Disclaimer: the content of this lecture will be constantly updated. I also learn and find new effective ways to deliver responses. I wrote “19.2” in front of the video title; it means term 2 in 2019. These videos will be remade every term as I continue teaching throughout high school. Please read the most recent post with this title to get the newest tips!
Today in our CCA class, I talked about effective responses. In debate, points unresponded until the end of the debate are, by most judges, considered to firmly stand. In many beginner-level debates, some points remain unrefuted, and thus responses become pivotal to win a debate. More often, many responses just end as negations, thus resulting in deadlocks.
In intermediate level debates, the opposite happens; there is a sea of responses and points that it is almost impossible to refute all of them.
While I am also practicing strategies when there the intermediate debate scenario, I can talk about effective engagement in beginner level debates. Thus, today I talked about negations, even if cases, and comparisons.
What I recommended doing was breaking down an argument into the “statement” and “impact.” A statement would be a characterization of the policy, and impact would be the possible outcomes that stem from that characterization.
Then, a negation—one of the ways to respond to an argument—would primarily find a faulty link between the statement and the impact. Then, an even if case would be that even if the statement and impact were closely linked together, why the argument doesn’t matter or bad because of any other reason. Finally, a comparison would put the argument in different contexts, especially a context that is the easiest for your opponents to fight in, and say why your side still wins the debate even in that context.

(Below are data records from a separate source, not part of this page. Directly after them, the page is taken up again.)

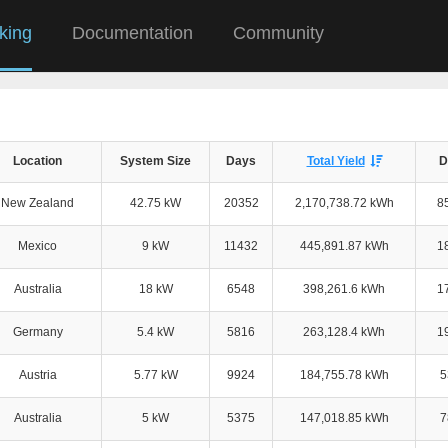
king
Documentation
Community
Location
System Size
Days
Total Yield
D
New Zealand
42.75 kW
20352
2,170,738.72 kWh
8
Mexico
9 kW
11432
445,891.87 kWh
1
Australia
18 kW
6548
398,261.6 kWh
1
Germany
5.4 kW
5816
263,128.4 kWh
1
Austria
5.77 kW
9924
184,755.78 kWh
5
Australia
5 kW
5375
147,018.85 kWh
7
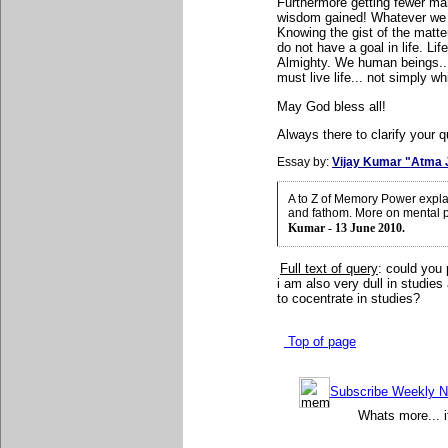
Furthermore getting fewer mar
wisdom gained! Whatever we 
Knowing the gist of the matte
do not have a goal in life. Li
Almighty. We human beings...
must live life... not simply wh
May God bless all!
Always there to clarify your q
Essay by:
Vijay Kumar "Atma 
A to Z of Memory Power expla
and fathom. More on mental 
Kumar - 13 June 2010.
Full text of query
: could you
i am also very dull in studies
to cocentrate in studies
?
Top of page
Subscribe Weekly Ne
Whats more... i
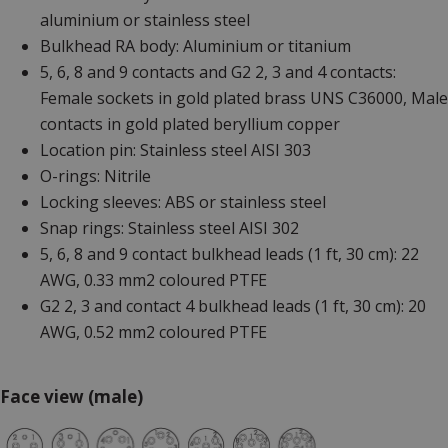
aluminium or stainless steel
Bulkhead RA body: Aluminium or titanium
5, 6, 8 and 9 contacts and G2 2, 3 and 4 contacts:
Female sockets in gold plated brass UNS C36000, Male
contacts in gold plated beryllium copper
Location pin: Stainless steel AISI 303
O-rings: Nitrile
Locking sleeves: ABS or stainless steel
Snap rings: Stainless steel AISI 302
5, 6, 8 and 9 contact bulkhead leads (1 ft, 30 cm): 22
AWG, 0.33 mm2 coloured PTFE
G2 2, 3 and contact 4 bulkhead leads (1 ft, 30 cm): 20
AWG, 0.52 mm2 coloured PTFE
Face view (male)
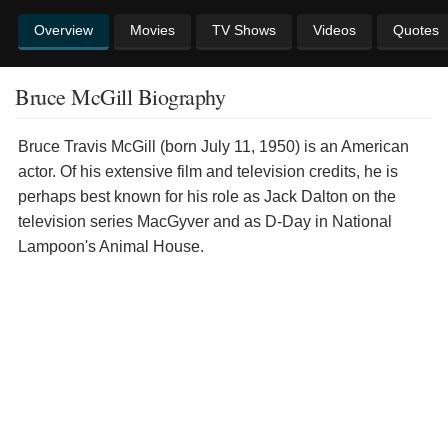
Overview
Movies
TV Shows
Videos
Quotes
Bruce McGill Biography
Bruce Travis McGill (born July 11, 1950) is an American
actor. Of his extensive film and television credits, he is
perhaps best known for his role as Jack Dalton on the
television series MacGyver and as D-Day in National
Lampoon's Animal House.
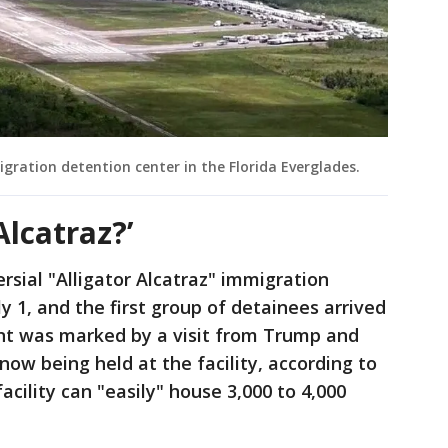
migration detention center in the Florida Everglades.
Alcatraz?’
ersial "Alligator Alcatraz" immigration
 1, and the first group of detainees arrived
ent was marked by a visit from Trump and
ow being held at the facility, according to
acility can "easily" house 3,000 to 4,000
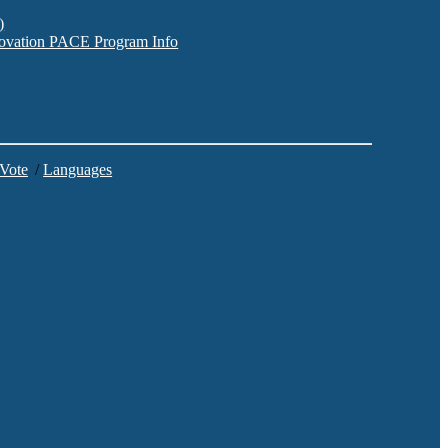
)
nnovation PACE Program Info
 Vote
/
Languages
C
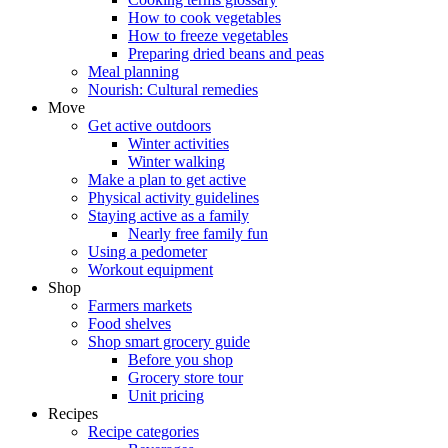
How to cook vegetables
How to freeze vegetables
Preparing dried beans and peas
Meal planning
Nourish: Cultural remedies
Move
Get active outdoors
Winter activities
Winter walking
Make a plan to get active
Physical activity guidelines
Staying active as a family
Nearly free family fun
Using a pedometer
Workout equipment
Shop
Farmers markets
Food shelves
Shop smart grocery guide
Before you shop
Grocery store tour
Unit pricing
Recipes
Recipe categories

One thing that beginners misunderstand about comparisons is that you don’t necessarily have to be the “good guys” and opposition be the “bad guys.” Rather, it is only sufficient to prove that you are better than opposition! That is, you can concede that your side isn’t the ideal situation, but your opponents even worsen the situation. An classic debate where this strategy is used is the motion THW abolish the P5 in UNSC. Debates like this, where there is a key tradeoff, it isn’t strategic to prove why your side is “good,” because it puts additional burden on your side.
After explaining these concepts, I delivered a 5 minute PM speech on the motion THW have debate education instead of math classes in school, and made everyone deliver their rebuttals to my speech.